RESEARCHERS CAN DIRECTLY APPLY for access to data-static.dat and
data-dynamic.dat by contacting us and the IFAU. These two files are the
inputs to the replication code and a copy is stored as part of the
replication package on the servers at the IFAU. Our two data sets
(data-static.dta and data-dynamic.dta) will be stored on a server at
IFAU, as part of the project IFAU-2015-65 (dnr65/2015). The files will
be in a separate folder that can be accessed by anyone who gets
clearance from IFAU.
RESEARCHERS COULD ALSO RE-CONSTRUCT these data sets from the original
files, which are available on a server at IFAU, as part of the project
dnr167/2009 that was put together by Benjamin Friedrich, Lisa Laun,
Costas Meghir, and Luigi Pistaferri. This project and ours are linked.
The main data source should be the following list of files:
selectedf0educ1.dta, selectedf0educ2.dta, selectedf0educ3.dta,
selectedf1educ1.dta, selectedf1educ2.dta, selectedf1educ3.dta,
selectedfirms9708.dta.
The following two scripts use these data sources to construct the two
data files data-static.dat and data-dynamic.dat:
- inst/server/data-section-static.r contains the code that PROCESSES
THE DATA INPUTS to prepare the data for the static estimation.
- inst/server/data-section-dynamic.r contains the code that PROCESSES
THE DATA INPUTS to prepare the data for the dynamic estimation.
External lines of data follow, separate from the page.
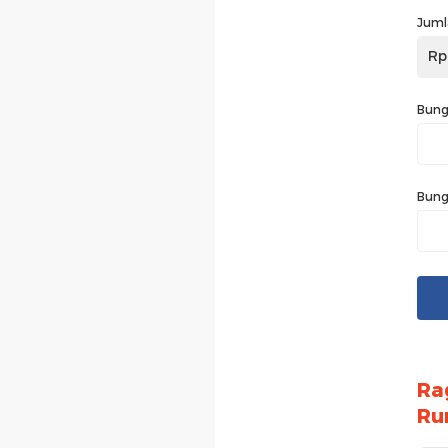
Juml
Rp
Bung
Bung
Ra
Ru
Using your own data source
--------------------------
This is similar to using the Swedish data. You only need to provide two
data sources in the form of a data.frame. One should be called sdata and
contain information on all workers, and one should be called jdata and
contain information only about the movers. The sdata and jdata frames
should be saved into data-tmp/data-static.dat and
data-tmp/data-dynamic.dat for the static and the dynamic estimation.
We recommend to have a look at the function generate_simulated_data in
inst/server/server-utils.R. It creates synthetic data simulated from our
main specifications and saves files to the same format as the actual
data. This is your best source to match the structure exactly.